A third agent, a woman who was uninjured in the incident, also was assigned a lawyer by the Border Patrol's union, said Chapman, who added that it's standard practice for agents to retain lawyers in such incidents.
Meanwhile, the Mexican Embassy in Washington, D.C., issued a statement Thursday saying Mexican authorities arrested two suspects in the shooting. At the same time, NBC News reported that federal investigators had not ruled out that "friendly fire" was involved in the incident.
Asked about whether friendly fire was involved, Acting Cochise County Sheriff Rodney Rothrock replied, "I can't exclude that possibility, but I think it's too early in the investigation and I do not feel comfortable addressing that as a possibility at this point."
Brenda Nath, a spokeswoman for the FBI, said the agency declined to comment "due to the sensitive and ongoing nature of this investigation."
Speculation about friendly fire may be premature. In any investigation, "you keep all possibilities open because you don't want to get focused on one particular thing and not explore everything," noted Beth Kempshall, director of the Arizona High Intensity Drug Trafficking Area, a group that coordinates drug investigations across 74 law-enforcement agencies in the state.
Regarding the agents' hiring attorneys, Chapman said, "It's a matter of routine in a case like this for the union to hire an attorney for all agents involved, any time there's a shooting, so there's nothing unusual. It happens in every single case in which there's a Border Patrol shooting.

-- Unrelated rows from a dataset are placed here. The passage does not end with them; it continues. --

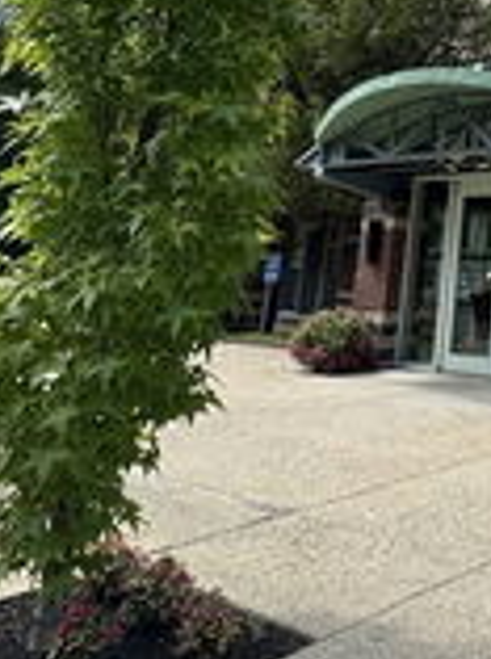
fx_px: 779
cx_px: 646
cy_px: 27
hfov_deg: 28.4
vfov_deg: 41.1
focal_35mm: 41
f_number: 2.2
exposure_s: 1/763
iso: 40
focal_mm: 2.22
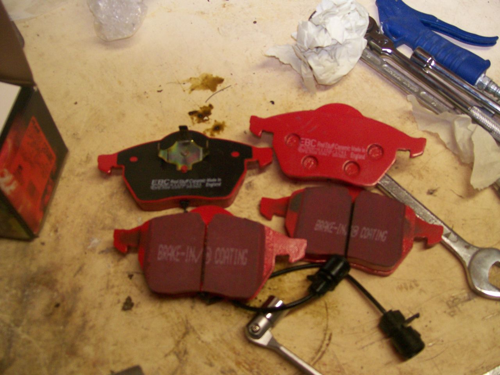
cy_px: 188
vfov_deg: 39.7
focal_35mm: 36
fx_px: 520
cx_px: 250
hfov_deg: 51.4
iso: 140
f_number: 2.7
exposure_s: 1/64
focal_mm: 6
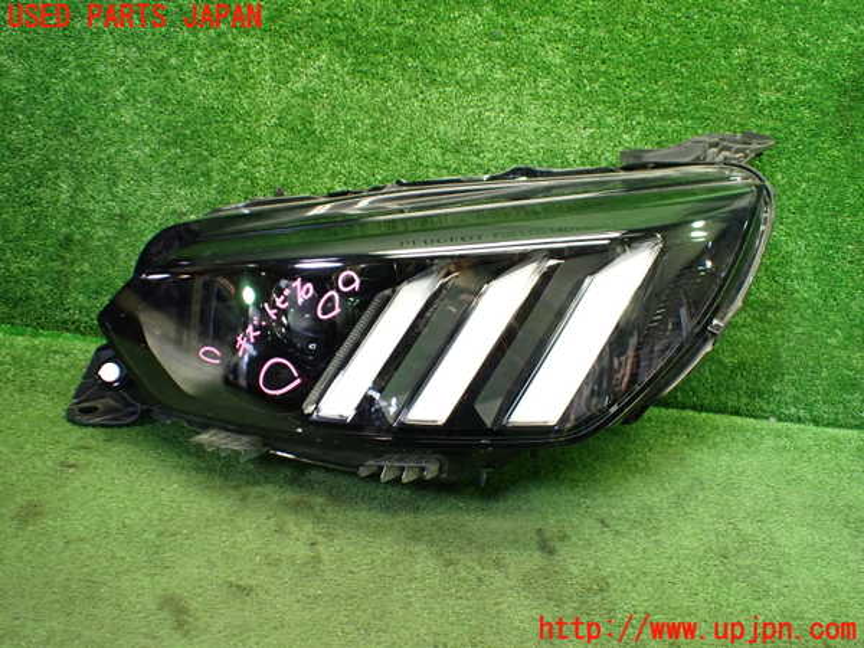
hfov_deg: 60.0
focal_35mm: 30
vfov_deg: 46.8
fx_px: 749
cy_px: 324
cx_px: 432
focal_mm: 5.4
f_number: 2.3
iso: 800
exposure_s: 1/100
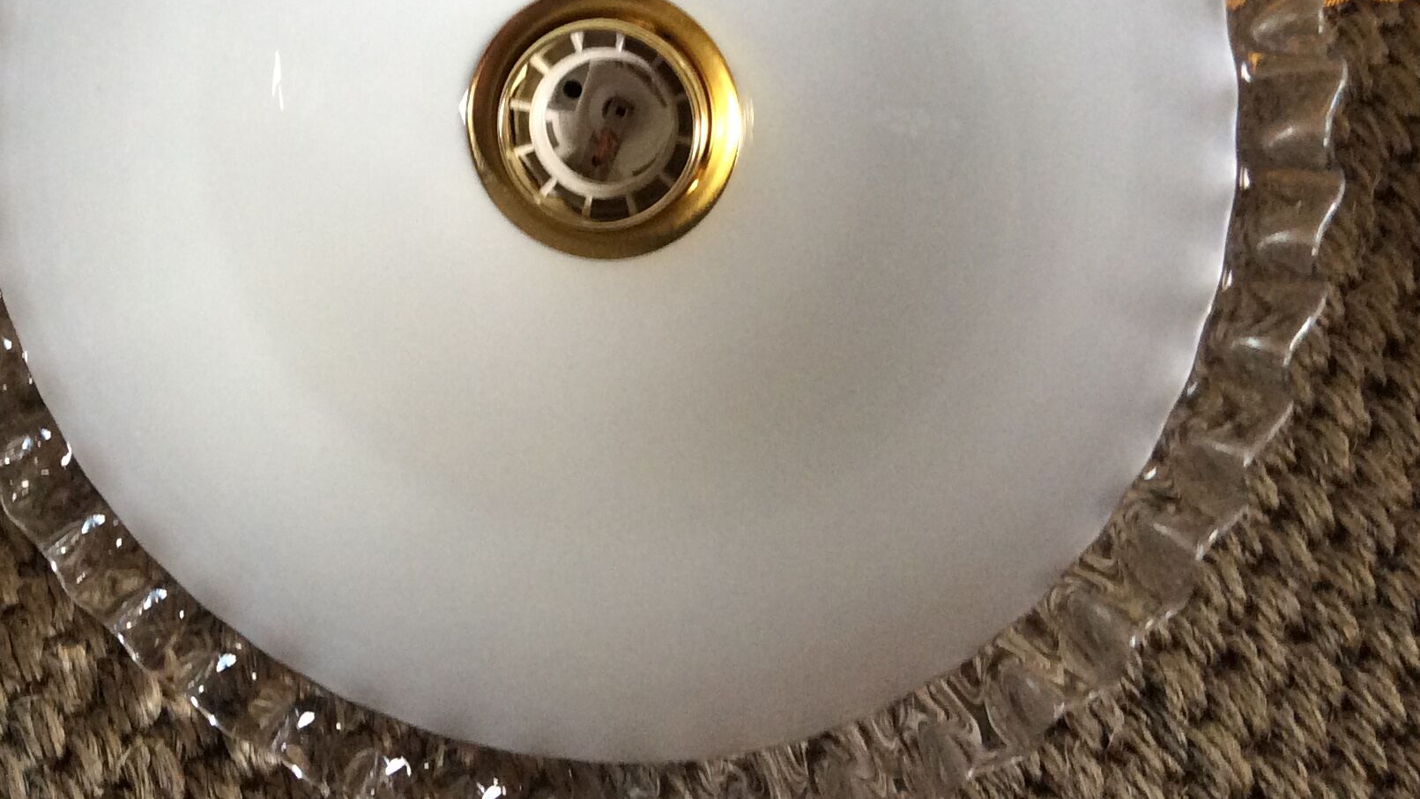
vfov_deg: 21.1
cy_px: 140
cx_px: 522
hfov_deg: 37.0
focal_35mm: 56
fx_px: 2108
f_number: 2.4
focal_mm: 3.3
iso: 80
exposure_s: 1/25
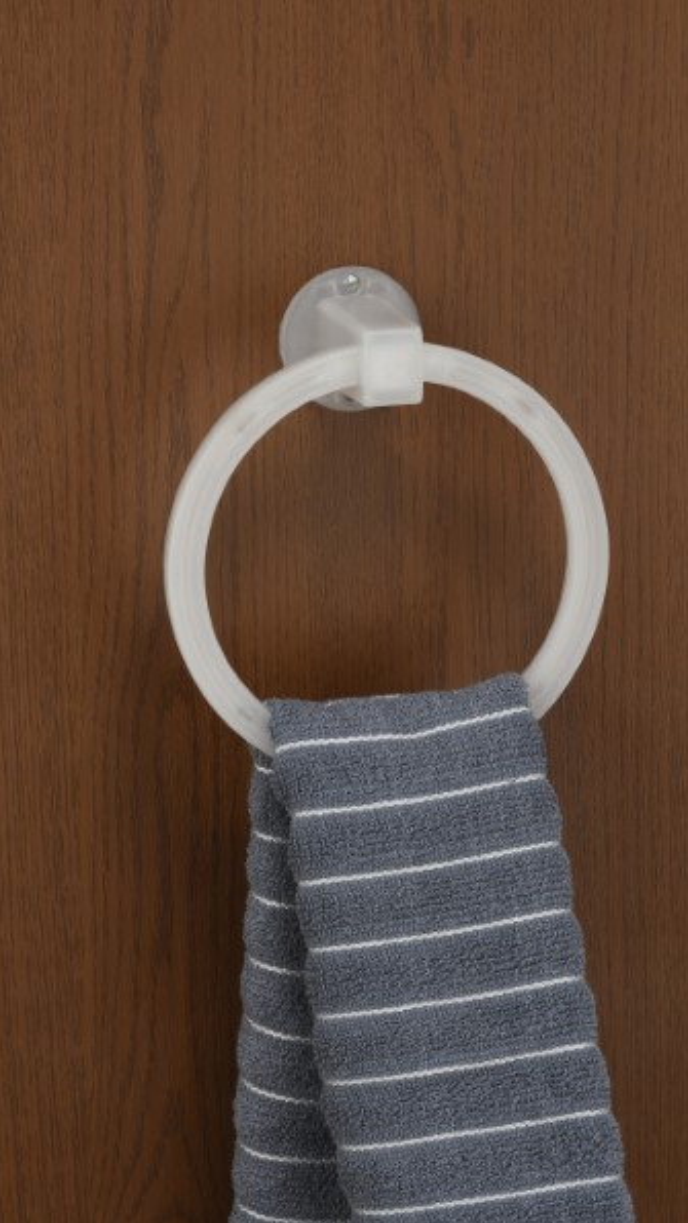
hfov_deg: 9.0
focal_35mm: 134
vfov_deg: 16.0
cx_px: 376
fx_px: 4348
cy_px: 614
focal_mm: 85
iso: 125
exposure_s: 1/30
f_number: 16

"The agents involved in this case were all pursuing violent drug smugglers in a remote area of the desert between Douglas and Naco ... a remote and dangerous area known as smugglers alley. This area is frequently an area where violent crimes occur and drug smugglers are armed and dangerous," Chapman added. "Making everything even more dangerous was the fact that this pursuit occurred at night so the visibility was substantially reduced."
Ivie was killed about 1:30 a.m. Tuesday, as he and the two other Border Patrol agents were responding to a motion sensor that had been tripped about 6 miles east of Bisbee, a few miles north of the border.